> [Exercise instructions]: Reproduce every line accompanying the items below, word for word and in the same order, leaving out the pictures.
■ ■ ■ ■ ■ ■ ■
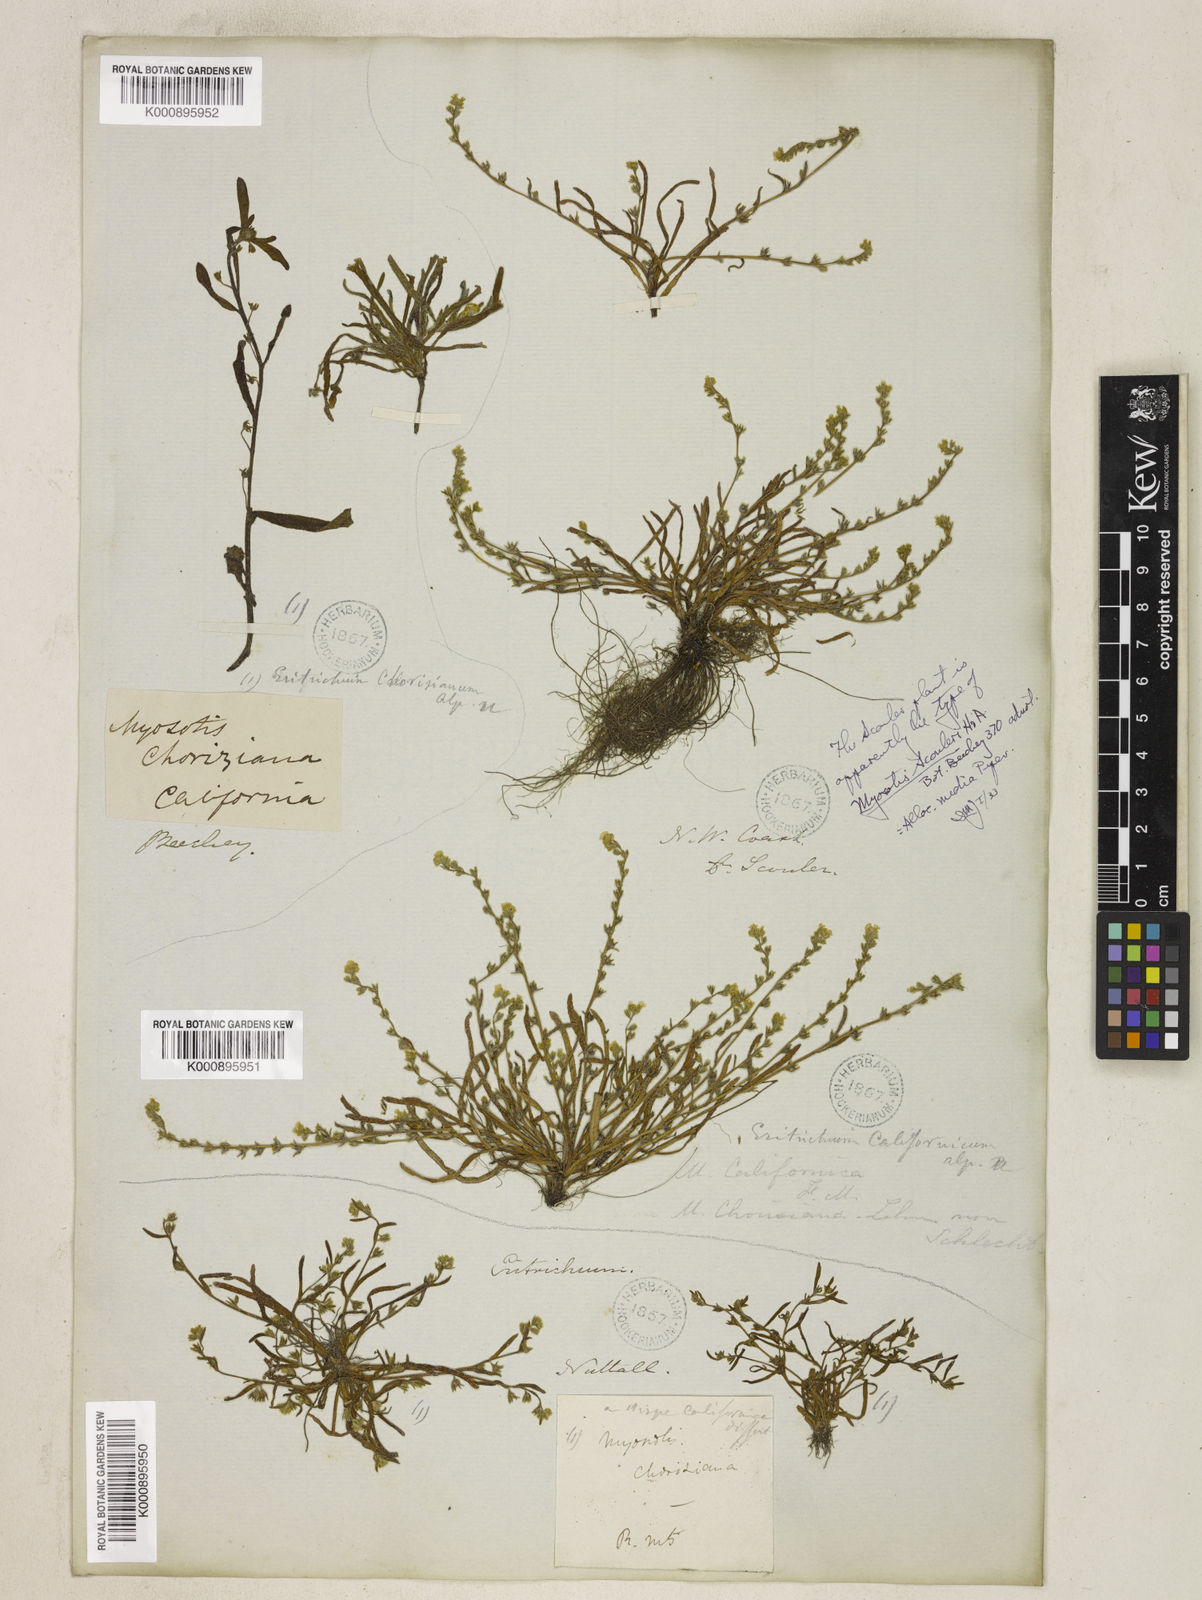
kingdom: Plantae
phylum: Tracheophyta
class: Magnoliopsida
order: Boraginales
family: Boraginaceae
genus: Plagiobothrys
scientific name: Plagiobothrys scouleri
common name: White forget-me-not
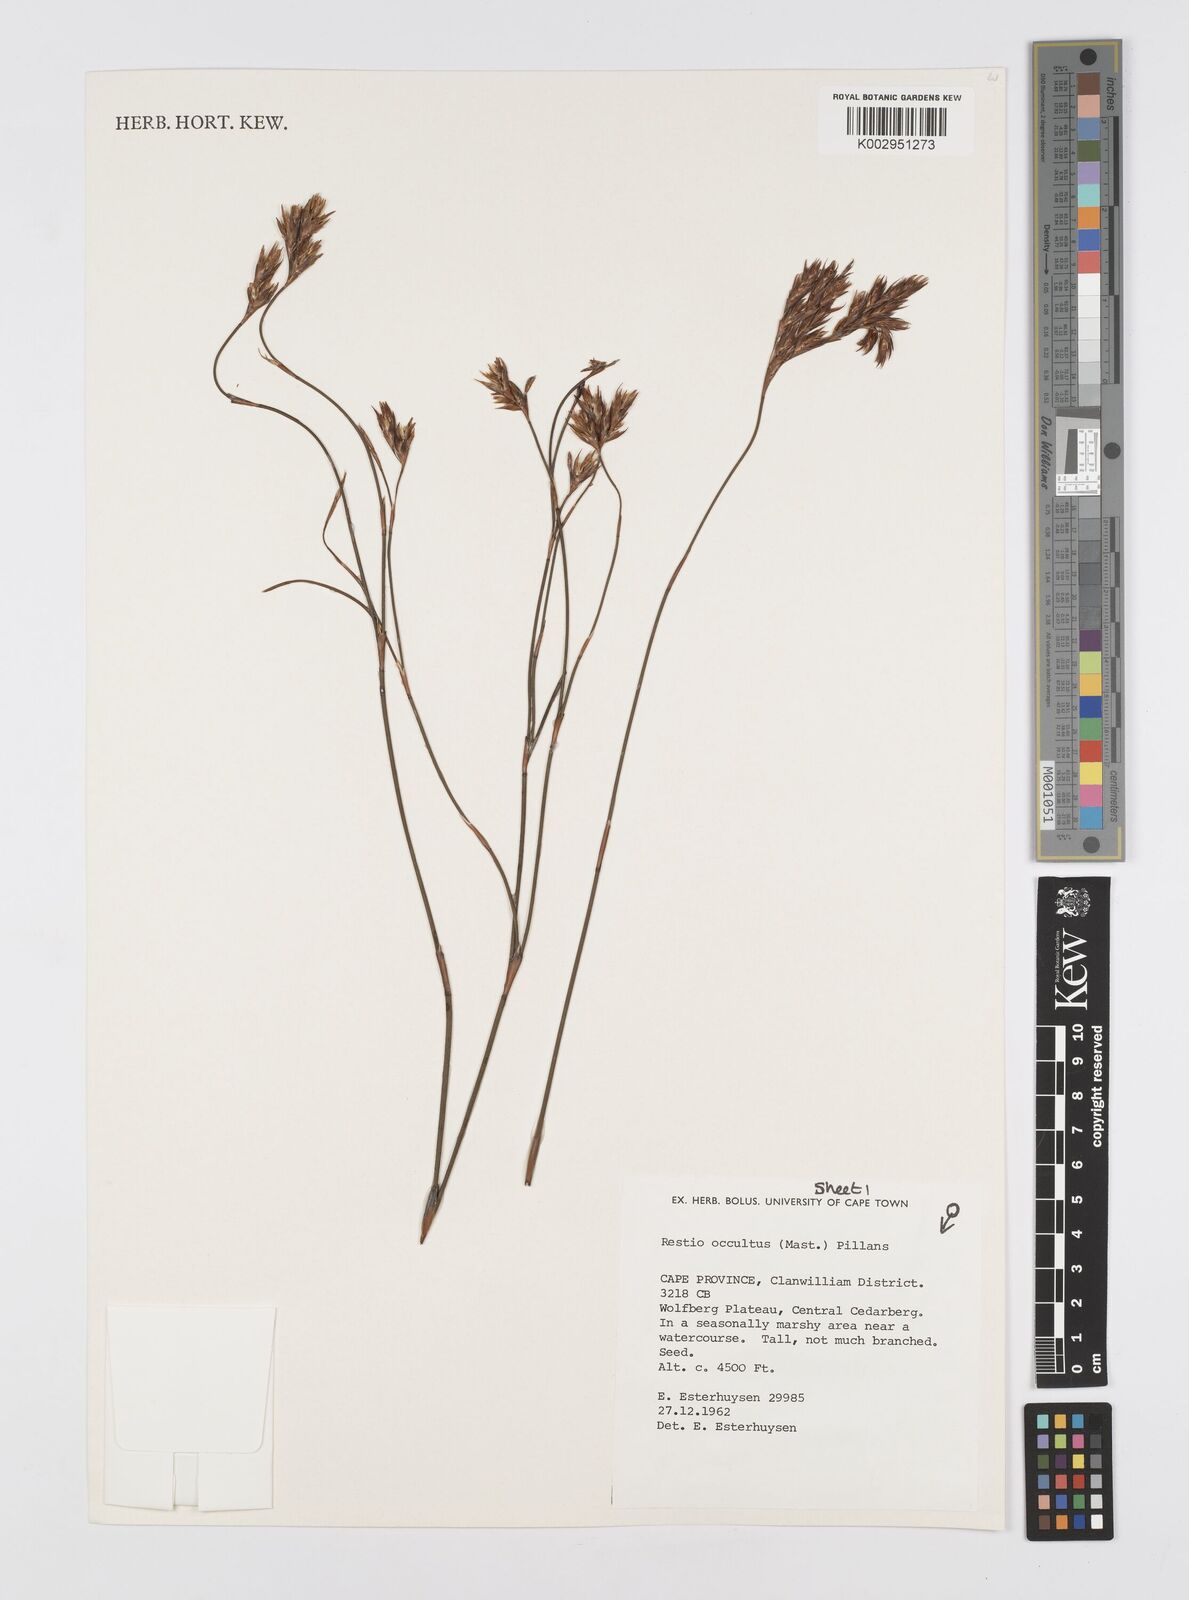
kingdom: Plantae
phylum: Tracheophyta
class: Liliopsida
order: Poales
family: Restionaceae
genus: Restio
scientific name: Restio occultus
■ ■ ■ ■ ■ ■ ■
> [Solution for this task]:
kingdom: Plantae
phylum: Tracheophyta
class: Magnoliopsida
order: Boraginales
family: Boraginaceae
genus: Plagiobothrys
scientific name: Plagiobothrys scouleri
common name: White forget-me-not
kingdom: Plantae
phylum: Tracheophyta
class: Liliopsida
order: Poales
family: Restionaceae
genus: Restio
scientific name: Restio occultus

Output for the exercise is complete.